Russia, China veto US resolution calling for immediate cease-fire in Gaza fails

Written by on March 22, 2024

U.S. Secretary of State Antony Blinken speaks during a joint press conference with Egypt’s Foreign Minister Sameh Shoukry (not pictured) following a meeting between the U.S. top diplomat and Arab envoys, in Cairo on March, 21, 2024. (EVELYN HOCKSTEIN/POOL/AFP via Getty Images)

(WASHINGTON) — A U.S. effort to ramp up political pressure on Israel by casting an international spotlight on its concerns failed Friday in the United Nations Security Council when Russia, China and Algeria voted against it.

The resolution draft emphasized “concern that a ground offensive into Rafah would result in further harm to civilians and their further displacement including potentially into neighboring countries,” and decried humanitarian toll of Israel’s offensive.
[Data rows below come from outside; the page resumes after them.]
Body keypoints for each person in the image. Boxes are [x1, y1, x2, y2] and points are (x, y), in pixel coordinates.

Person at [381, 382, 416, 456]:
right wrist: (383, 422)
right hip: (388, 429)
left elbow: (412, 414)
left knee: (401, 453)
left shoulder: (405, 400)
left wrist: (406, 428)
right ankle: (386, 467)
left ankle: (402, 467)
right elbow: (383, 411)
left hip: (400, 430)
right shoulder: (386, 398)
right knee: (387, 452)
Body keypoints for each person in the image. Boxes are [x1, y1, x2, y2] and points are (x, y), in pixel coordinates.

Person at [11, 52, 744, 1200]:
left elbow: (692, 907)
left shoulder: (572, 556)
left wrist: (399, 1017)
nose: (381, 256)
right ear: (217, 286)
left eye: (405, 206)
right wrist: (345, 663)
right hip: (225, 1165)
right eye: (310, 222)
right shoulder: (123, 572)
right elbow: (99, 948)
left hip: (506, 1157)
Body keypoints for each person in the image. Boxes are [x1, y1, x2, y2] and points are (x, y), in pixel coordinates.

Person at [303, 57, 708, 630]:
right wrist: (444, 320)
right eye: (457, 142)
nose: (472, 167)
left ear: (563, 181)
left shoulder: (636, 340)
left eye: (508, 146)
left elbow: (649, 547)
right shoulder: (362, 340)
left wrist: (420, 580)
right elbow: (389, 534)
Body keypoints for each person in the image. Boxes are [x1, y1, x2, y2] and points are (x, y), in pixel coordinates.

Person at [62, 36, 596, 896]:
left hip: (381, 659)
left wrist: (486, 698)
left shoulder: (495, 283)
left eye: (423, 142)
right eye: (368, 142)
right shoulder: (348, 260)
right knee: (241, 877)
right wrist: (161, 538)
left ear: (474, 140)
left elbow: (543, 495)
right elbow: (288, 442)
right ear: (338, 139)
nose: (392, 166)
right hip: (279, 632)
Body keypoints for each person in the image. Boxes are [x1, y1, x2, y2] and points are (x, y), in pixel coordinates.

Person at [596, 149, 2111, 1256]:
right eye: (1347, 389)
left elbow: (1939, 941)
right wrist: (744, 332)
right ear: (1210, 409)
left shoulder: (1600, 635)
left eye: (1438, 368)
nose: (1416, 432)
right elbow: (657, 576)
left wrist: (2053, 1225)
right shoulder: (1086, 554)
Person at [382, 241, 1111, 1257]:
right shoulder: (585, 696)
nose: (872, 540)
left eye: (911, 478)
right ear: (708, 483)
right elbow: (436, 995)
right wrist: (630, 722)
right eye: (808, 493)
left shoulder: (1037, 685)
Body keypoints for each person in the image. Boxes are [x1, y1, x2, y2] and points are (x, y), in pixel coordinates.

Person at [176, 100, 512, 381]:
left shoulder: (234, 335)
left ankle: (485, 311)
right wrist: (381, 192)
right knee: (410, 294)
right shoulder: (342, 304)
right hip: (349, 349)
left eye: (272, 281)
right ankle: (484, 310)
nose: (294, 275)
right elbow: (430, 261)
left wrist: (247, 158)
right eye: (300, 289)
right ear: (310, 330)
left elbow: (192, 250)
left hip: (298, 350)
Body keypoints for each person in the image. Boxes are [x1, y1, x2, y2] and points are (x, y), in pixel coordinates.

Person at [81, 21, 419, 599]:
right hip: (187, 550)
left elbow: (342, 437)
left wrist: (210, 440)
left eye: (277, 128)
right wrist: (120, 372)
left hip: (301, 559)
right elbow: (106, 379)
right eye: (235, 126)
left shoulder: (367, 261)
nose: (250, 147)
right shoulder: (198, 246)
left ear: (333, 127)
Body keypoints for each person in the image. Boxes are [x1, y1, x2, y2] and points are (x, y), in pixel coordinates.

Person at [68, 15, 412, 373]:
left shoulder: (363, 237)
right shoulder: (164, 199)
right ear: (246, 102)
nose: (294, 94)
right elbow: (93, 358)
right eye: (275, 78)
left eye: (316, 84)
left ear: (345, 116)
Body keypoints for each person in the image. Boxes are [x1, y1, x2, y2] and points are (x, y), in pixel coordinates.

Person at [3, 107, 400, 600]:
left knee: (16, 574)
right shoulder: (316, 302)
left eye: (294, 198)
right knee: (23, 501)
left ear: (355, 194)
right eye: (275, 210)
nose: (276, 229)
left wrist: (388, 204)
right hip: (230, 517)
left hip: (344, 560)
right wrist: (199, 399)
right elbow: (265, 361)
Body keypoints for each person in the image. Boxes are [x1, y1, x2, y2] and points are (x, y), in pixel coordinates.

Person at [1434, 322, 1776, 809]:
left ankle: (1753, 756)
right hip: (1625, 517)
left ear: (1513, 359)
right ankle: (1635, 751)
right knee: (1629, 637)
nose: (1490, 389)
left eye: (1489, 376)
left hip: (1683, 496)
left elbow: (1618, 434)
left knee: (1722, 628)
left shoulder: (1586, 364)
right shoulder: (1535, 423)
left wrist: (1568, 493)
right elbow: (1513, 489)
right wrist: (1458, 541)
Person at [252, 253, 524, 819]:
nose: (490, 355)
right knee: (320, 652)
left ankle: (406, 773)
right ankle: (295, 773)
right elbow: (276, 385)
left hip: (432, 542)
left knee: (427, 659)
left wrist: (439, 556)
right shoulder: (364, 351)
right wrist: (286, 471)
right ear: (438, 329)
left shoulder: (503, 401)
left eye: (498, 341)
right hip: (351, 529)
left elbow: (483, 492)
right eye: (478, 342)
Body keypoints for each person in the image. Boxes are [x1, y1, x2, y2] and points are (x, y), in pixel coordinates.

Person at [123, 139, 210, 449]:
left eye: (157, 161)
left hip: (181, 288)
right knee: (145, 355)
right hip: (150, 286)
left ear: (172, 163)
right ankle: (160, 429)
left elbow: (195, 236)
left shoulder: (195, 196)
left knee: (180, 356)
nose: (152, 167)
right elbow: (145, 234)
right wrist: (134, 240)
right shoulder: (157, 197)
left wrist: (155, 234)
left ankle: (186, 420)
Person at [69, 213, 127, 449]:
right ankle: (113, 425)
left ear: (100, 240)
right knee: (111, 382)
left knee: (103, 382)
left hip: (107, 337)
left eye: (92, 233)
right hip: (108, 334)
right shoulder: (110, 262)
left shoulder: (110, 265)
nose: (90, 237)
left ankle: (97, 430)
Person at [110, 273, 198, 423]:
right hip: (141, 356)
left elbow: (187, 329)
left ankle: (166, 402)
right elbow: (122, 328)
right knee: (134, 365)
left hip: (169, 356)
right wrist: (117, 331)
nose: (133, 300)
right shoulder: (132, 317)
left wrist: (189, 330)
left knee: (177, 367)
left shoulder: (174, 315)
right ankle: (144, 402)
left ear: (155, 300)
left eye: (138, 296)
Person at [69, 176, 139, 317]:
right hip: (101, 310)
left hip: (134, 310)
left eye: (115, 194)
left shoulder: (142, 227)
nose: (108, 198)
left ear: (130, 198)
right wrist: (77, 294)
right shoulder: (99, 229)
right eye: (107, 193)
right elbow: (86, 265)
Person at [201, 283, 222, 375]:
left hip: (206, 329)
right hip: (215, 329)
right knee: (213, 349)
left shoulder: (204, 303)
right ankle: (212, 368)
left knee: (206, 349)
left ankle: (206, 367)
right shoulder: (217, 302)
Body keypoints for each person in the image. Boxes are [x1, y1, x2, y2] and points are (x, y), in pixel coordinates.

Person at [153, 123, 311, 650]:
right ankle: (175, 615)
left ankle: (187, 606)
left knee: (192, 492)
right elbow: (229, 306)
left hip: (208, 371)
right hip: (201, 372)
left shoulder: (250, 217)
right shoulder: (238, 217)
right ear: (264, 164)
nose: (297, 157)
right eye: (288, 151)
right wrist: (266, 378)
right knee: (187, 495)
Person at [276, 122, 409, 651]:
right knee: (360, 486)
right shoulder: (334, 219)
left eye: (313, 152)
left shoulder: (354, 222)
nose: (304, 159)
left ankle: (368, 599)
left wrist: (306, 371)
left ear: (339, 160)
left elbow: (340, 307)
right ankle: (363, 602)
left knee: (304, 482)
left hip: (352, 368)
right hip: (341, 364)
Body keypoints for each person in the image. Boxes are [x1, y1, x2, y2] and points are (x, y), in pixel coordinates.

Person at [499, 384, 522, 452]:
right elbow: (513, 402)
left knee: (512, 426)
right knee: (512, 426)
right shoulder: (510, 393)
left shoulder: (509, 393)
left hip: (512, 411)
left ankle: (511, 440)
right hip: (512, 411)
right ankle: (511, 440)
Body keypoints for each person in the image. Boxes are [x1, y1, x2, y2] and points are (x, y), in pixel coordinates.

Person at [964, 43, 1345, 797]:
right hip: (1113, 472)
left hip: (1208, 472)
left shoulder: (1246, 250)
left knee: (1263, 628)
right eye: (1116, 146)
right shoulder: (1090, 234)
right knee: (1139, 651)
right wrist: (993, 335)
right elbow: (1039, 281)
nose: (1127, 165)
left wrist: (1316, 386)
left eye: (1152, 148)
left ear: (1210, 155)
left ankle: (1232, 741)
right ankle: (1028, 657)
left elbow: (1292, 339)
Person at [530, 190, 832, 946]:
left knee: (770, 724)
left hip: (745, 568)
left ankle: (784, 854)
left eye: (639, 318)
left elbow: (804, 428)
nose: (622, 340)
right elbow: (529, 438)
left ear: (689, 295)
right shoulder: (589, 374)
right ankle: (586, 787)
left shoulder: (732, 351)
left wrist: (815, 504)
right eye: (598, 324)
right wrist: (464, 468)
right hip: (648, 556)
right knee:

However, the draft also linked a cease-fire to the release of hostages held in Gaza — a position supported by Israel and a term that similar resolutions calling for a truce put forth by other nations have failed to include.

“This resolution is an opportunity for the Council to speak with one voice to support the diplomacy happening on the ground and pressure Hamas to accept the deal on the table,” said Nate Evans, a spokesperson for the U.S. mission to the U.N. on Thursday.

As U.S. and Israeli officials publicly sound off over a potential ground incursion into Rafah in southern Gaza, officials in Washington have set the stage for a flurry of diplomatic engagements between the countries — aiming to head off a humanitarian catastrophe and avert a significant divide between the two allies.

Secretary of State Antony Blinken visited Israel on Friday, but before landing in the country, while visiting Egypt, he underscored the Biden administration’s opposition to a major operation in Rafah, where thousands of Palestinian civilians are sheltering, under any circumstances.

“A major ground operation there would mean more civilian deaths,” he said. “There is a better way to deal with the threat, the ongoing threat posed by Hamas.”

Blinken’s stop in Israel was a late addition to the itinerary for his sixth tour of the Middle East since the Oct. 7 attack on Israel by Hamas, a U.S.-designated terrorist group. Throughout the conflict, the U.S. has repeatedly deployed top-ranking envoys to Israel in order to persuade Israeli Prime Minister Benjamin Netanyahu and his hardline government to take measures to protect civilians in Gaza.

However, U.S. officials see a pending summit on their home turf as the best opportunity to persuade Israel to take a different approach with Rafah.

Blinken described next week’s planned meetings in Washington between the U.S. as a chance to convince Israeli officials to take “alternative actions” in Rafah, which an administration official said would consist of more targeted, high-value counterterrorism missions to eliminate Hamas.

“We are determined, as Israelis and indeed as other partners in the region are, to deal the ongoing problem posed by Hamas, a threat to so many,” Blinken said. “Hamas can be effectively dealt with without a major ground operation.”

As recently as last week, Blinken and other administration officials insisted that the U.S. stance on a Rafah incursion would depend on whether Israel could devise what Blinken described as a “clear and implementable plan” to limit civilian suffering.

But the White House’s approach changed abruptly on Monday after President Joe Biden and Netanyahu held their first call in over a month.

According to a readout of the conversation, Biden expressed “deep concerns” about looming Israeli action in Rafah. Just hours later, national security adviser Jake Sullivan announced the administration’s firm opposition, and said that Netanyahu had agreed to send an interagency team to the U.S. for talks on the matter.

In the meantime, Netanyahu has done plenty of talking himself — defiantly rejecting Biden’s demands and vowing to move ahead with the operation in a public address to members of his government, and even meeting virtually with Senate Republicans to discuss the state of the conflict in Gaza.

As the summit looms, U.S. officials have not specified whether Israel will face any repercussions if it charges ahead with battle plans.